Adler17 said:
I didn´t saw that this was the Prinz Eugen. Since she was in ww2 I think the use is not so good. As well the casematt BBs were used in the area of 1870, 40 years earlier.
Adler
casemate BB:
"Fictional 1900 era Battleship with Great White Fleet type coloring."
please excuse me for the error, it's a monarch class, not prinz eugen
"Austro-Hungarian battleship class ordered in July 1914, but never laid down. Four were to be built at a cost of 82 million crowns, to a design drawn up by the deputy naval constructor of the KuK Marine, Franz Pitzinger. It resembled the previous Viribus Unitis class, but the displacement of 24 500 tons (22-1/2 % more) gave a margin which allowed for better protection as well as heavier armanent.
The underwater protection was a radical departure from previous Austro-Hungarian practise, and resembled the French system first introduced in the Henri IV and used in later French and Russian designs. A horizontal armour deck was carried inwards from the bottom edge of the belt, as far as the last of the three vertical bulkheads. A new 350mm (13.8-in)/45-cal gun was adopted to increase the weight of the broadside, but to maintain a balance between protection, stability and firepower, only ten guns were provided. The arrangement was unusual, with two triple turrets superimposed over two twins, enabling the metacentric height to be kept high, to avoid excessive heeling if damaged.
The Ersatz Monarch was to have been the Schiff VIII, and the Ersatz Wien the Schiff IX, while Ersatz Budapest and Ersatz Habsburg would have become Schiff X and Schiff XI. The ships would have been ordered from Stabilimento Tecnico, Trieste, Italy, and the navy yard at Pola, but contracts were never allocated.
The KuK Marine followed the German custom of withholding the names of new ships until the launching day, and referred to them merely as replacements for old ships, hence Ersatz (replacement). Several sketch designs were produced, and the final appearance of the ships cannot be known with certainty, but they all had raised forecastles for better seaworthiness. Another noteworthy feature was the provision of lattice towers amidships to carry searchlight platforms, and the 150mm (5.9-in) guns were carried higher than before.

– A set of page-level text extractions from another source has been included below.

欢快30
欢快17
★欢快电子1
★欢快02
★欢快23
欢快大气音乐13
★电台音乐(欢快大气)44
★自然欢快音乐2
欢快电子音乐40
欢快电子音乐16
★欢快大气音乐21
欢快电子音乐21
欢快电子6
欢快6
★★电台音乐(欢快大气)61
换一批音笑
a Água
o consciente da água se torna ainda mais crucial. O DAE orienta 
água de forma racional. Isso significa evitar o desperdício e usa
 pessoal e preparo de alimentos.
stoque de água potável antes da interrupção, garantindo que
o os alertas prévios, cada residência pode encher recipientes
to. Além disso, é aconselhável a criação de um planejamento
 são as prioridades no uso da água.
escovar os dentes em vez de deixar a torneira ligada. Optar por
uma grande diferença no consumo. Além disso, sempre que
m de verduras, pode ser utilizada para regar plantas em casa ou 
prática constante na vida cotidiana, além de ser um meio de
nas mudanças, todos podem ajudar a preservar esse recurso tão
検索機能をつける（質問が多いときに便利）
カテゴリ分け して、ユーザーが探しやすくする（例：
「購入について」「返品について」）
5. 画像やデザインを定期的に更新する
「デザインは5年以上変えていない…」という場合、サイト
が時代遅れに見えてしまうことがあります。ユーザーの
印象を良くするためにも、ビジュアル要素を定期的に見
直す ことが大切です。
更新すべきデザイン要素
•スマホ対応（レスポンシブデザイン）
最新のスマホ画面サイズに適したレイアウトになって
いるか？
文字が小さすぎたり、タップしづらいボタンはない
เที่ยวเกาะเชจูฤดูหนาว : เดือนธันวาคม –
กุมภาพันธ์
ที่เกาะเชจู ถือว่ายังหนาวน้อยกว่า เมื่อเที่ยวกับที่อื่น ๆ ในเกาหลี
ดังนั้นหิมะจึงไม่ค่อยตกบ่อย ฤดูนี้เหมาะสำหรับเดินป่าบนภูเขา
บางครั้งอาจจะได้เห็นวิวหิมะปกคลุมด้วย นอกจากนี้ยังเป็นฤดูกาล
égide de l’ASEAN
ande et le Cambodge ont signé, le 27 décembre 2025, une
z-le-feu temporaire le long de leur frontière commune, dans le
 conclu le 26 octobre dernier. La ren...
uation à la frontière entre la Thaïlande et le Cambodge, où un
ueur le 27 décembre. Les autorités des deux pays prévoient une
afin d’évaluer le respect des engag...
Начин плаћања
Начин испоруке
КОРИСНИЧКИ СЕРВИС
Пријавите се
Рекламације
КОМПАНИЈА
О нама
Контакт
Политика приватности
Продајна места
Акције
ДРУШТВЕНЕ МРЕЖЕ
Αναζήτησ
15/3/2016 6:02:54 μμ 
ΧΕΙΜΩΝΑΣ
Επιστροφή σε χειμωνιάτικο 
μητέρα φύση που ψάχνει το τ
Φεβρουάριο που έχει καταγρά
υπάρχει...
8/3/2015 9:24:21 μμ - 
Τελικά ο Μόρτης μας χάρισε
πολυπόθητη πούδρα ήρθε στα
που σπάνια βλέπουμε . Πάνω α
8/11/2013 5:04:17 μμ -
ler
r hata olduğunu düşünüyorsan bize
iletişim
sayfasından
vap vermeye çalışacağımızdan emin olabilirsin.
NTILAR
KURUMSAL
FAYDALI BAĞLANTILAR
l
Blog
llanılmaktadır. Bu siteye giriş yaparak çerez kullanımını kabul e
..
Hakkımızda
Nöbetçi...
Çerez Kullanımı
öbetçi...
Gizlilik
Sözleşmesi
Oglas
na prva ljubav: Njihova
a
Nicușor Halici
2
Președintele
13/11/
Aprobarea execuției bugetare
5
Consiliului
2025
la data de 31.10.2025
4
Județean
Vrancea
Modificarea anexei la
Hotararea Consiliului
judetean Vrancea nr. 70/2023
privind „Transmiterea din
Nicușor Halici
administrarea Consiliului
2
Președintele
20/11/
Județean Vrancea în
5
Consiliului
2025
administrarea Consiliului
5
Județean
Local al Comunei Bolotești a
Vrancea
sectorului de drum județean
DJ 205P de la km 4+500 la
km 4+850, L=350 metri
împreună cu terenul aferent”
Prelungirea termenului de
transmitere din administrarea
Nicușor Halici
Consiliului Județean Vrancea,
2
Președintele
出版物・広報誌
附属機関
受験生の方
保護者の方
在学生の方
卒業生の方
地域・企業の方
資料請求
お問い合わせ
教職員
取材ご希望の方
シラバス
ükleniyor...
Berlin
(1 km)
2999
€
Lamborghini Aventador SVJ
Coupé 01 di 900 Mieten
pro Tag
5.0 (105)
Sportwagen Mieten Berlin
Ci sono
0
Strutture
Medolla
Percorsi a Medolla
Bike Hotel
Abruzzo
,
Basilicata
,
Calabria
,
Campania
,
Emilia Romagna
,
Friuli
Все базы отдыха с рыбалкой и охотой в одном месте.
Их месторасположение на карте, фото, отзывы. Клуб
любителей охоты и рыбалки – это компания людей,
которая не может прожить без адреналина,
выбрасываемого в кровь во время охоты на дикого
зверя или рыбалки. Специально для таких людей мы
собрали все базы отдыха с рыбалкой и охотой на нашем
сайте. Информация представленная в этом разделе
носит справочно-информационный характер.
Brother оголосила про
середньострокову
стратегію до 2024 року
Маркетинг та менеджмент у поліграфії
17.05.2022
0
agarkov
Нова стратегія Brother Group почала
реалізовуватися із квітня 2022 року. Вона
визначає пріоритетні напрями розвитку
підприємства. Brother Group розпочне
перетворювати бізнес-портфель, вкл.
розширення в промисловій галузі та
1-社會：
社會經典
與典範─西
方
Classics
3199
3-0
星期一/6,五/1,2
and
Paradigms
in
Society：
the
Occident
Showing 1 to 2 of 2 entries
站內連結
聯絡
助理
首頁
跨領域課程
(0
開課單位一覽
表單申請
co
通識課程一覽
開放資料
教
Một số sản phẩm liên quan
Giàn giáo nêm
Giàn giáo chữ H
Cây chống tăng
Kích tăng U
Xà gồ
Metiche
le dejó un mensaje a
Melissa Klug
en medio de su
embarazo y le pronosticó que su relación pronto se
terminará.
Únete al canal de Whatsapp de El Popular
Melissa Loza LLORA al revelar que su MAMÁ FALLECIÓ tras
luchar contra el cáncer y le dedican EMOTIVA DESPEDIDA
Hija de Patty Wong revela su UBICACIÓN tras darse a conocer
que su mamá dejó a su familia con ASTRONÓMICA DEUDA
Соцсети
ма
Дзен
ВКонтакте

The 350-mm (13.8-in) L/45 was designed by Skoda, and had a muzzle velocity of 820 m/sec (2690 ft/sec). It weighed 74 tonnes and fired a 635-kg (1400 lb) shell about 31 500 m (34 450 yards). The guns for Schiff VIII had been ordered from Skoda's factory at Polsen before the outbreak of the war, but no further orders were placed. Four guns were delivered to the army in 1916-18 for use on the Italian front and the remainder were seized by the French as warloot.
By the end of 1917 all four vessels had been cancelled."